Em abril de 2021, com pompa e circunstância, o governo assinou o contrato do SINES DC. Falaram de 3,5 mil milhões, 1.200 empregos diretos, 8.000 indiretos. Mais tarde o número subiu para 8,5 mil milhões até 2030. O primeiro edifício, SIN01, já funciona. Mas o projeto arrasta uma sombra: a Operação Influencer, que abalou a confiança pública. A infraestrutura ergue-se, mas a névoa da suspeita paira.

Lisboa e os satélites

A capital ganhou músculo com a Equinix (LS1 e LS2), a AWS Direct Connect e a chegada de novos operadores.
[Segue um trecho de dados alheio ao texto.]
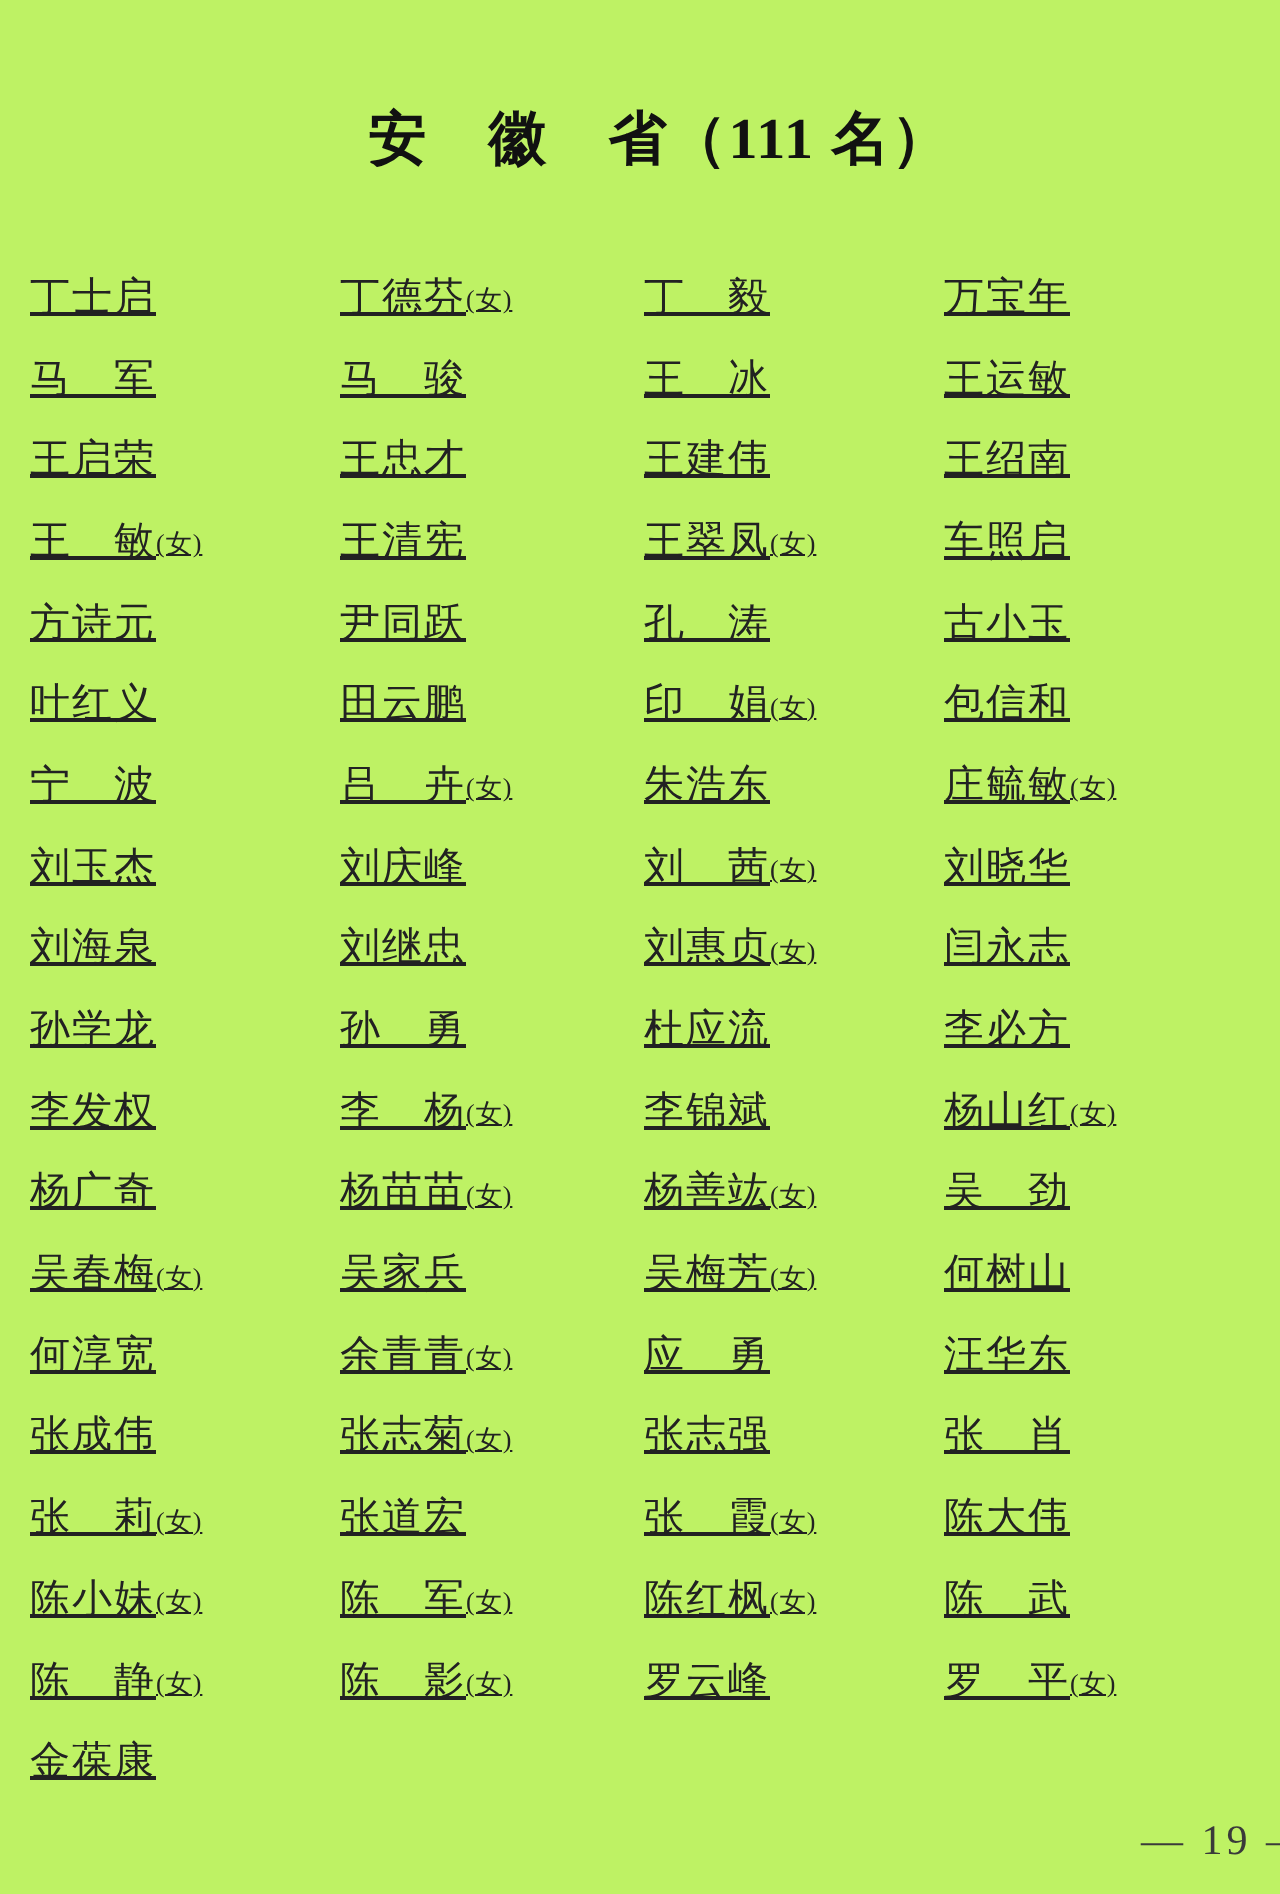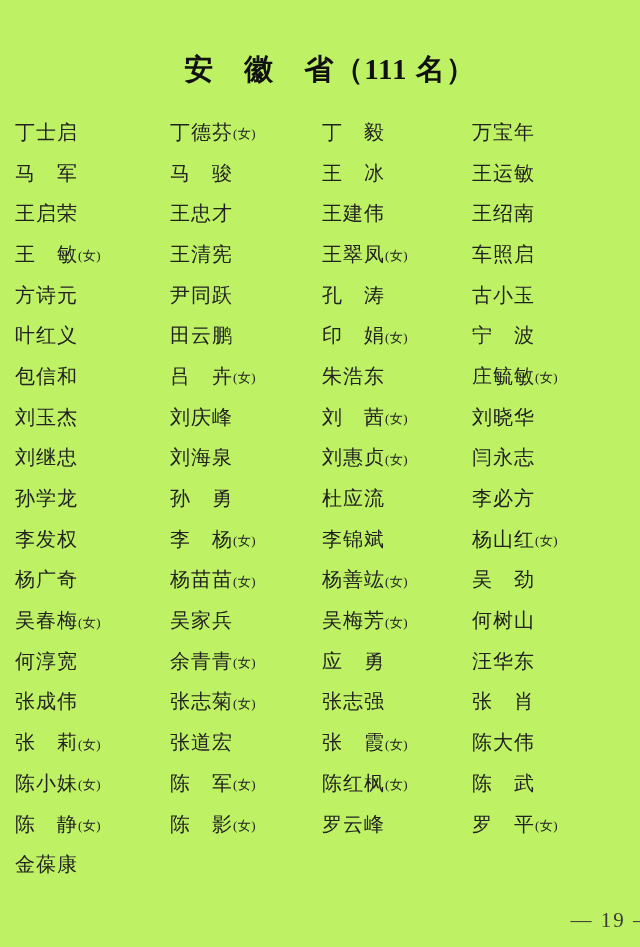"丁士启" .name-grid { text-decoration: none -> underline; top: 112px -> 128px }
Há dezenas de megawatts de capacidade em pipeline, e o mercado já vale perto de mil milhões de dólares, projetando-se triplicar até 2030. É aqui que as grandes plataformas se conectam — mas o valor retido em Portugal é limitado, muitas vezes reduzido a serviços de colocation e algumas dezenas de técnicos.
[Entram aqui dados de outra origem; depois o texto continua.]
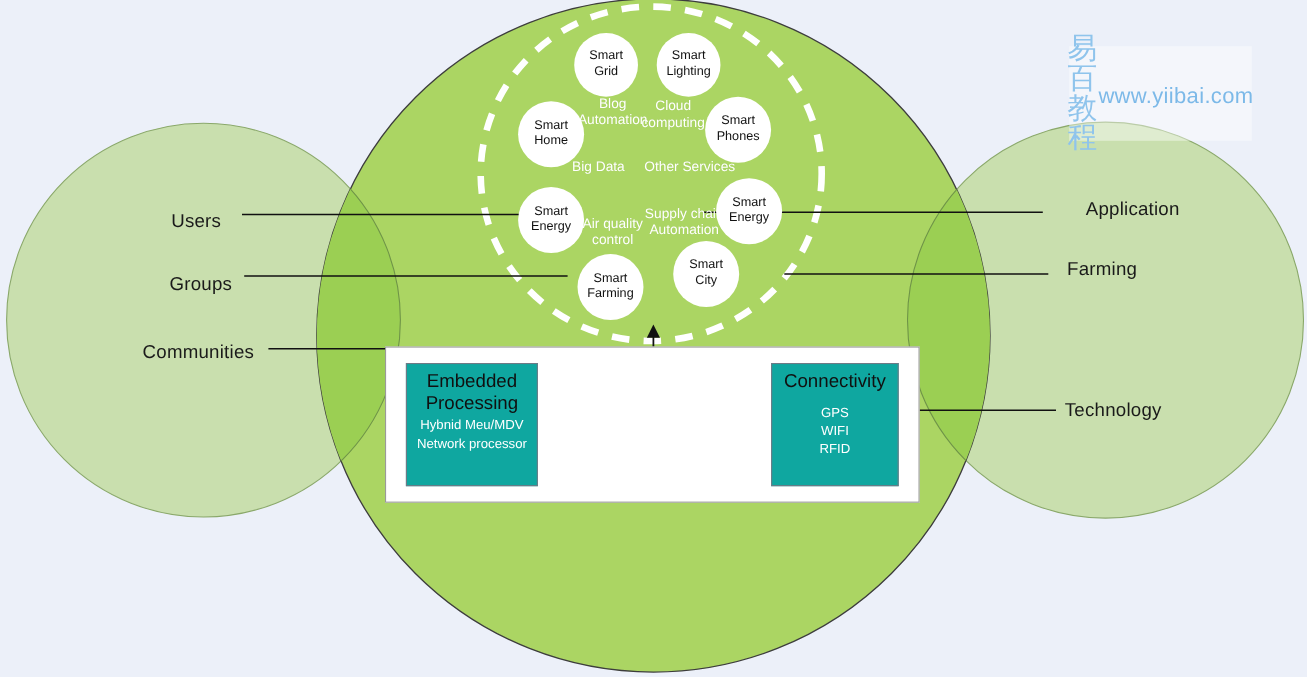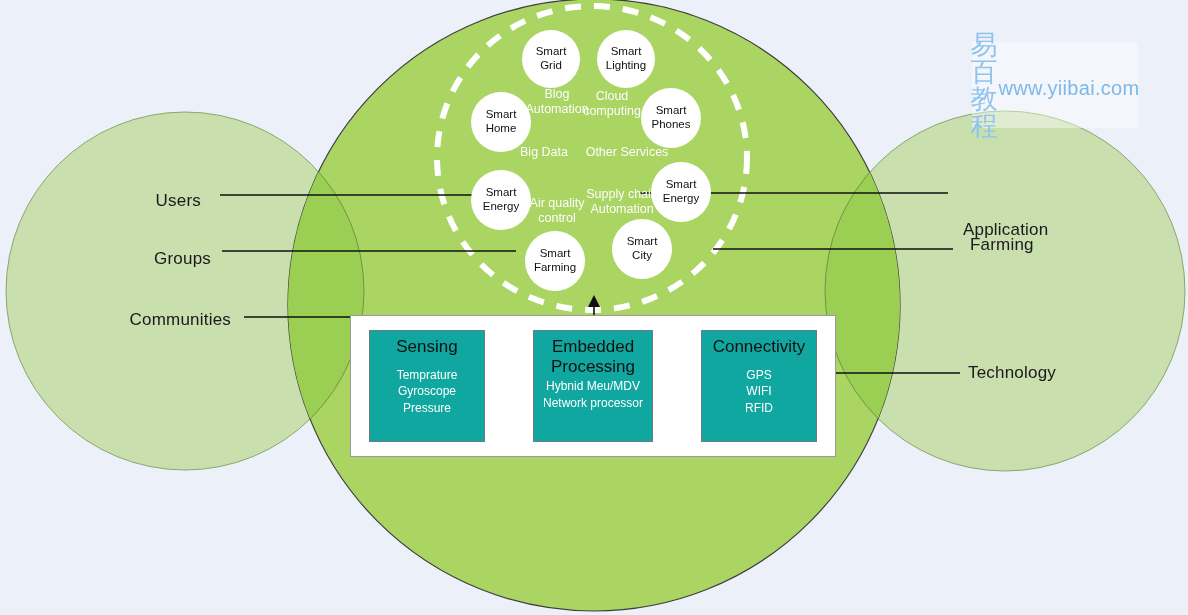"Application" div.side-label { left: 963px -> 987px; margin-top: 40px -> none }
Gráficos: Investimento e Empregos

Investimentos em Data Centers em Portugal
Investimentos em Data Centers em Portugal (M€)
Empregos prometidos vs criados
Empregos prometidos vs criados em Data Centers

Entre a promessa e a realidade

  • Emprego: criado em número inferior ao prometido.
  • Energia: consumo significativo, com compromissos verdes que precisam sair do papel.
  • Valor local: o país alberga a infraestrutura, mas grande parte da riqueza escapa.
  • Conectividade: avanço real, com Sines como porta atlântica e a ligação EllaLink a dar estatuto global.

O que falta exigir

  1. Relatórios públicos trimestrais de empregos, ocupação e compras locais.
  2. Energia limpa adicional (PPAs dedicados) e planos de reutilização de calor.
  3. Contrapartidas em I&D, equipas de IA e cibersegurança instaladas cá.
  4. Academias de requalificação técnica para operações 24/7 e SRE/DevOps.
  5. Estado como cliente âncora, com interconexão local e ganhos de soberania.
"Os cabos já cá estão, os edifícios erguem-se — falta encher de neurónios e faturação portuguesa. A infraestrutura é o cais; os empregos e o software exportável são os navios."

No fim, a nuvem que se instala em Portugal tanto pode ser motor de futuro como miragem de betão e cabos. Cabe-nos exigir que não seja apenas infraestrutura de passagem, mas antes plataforma de soberania e inteligência.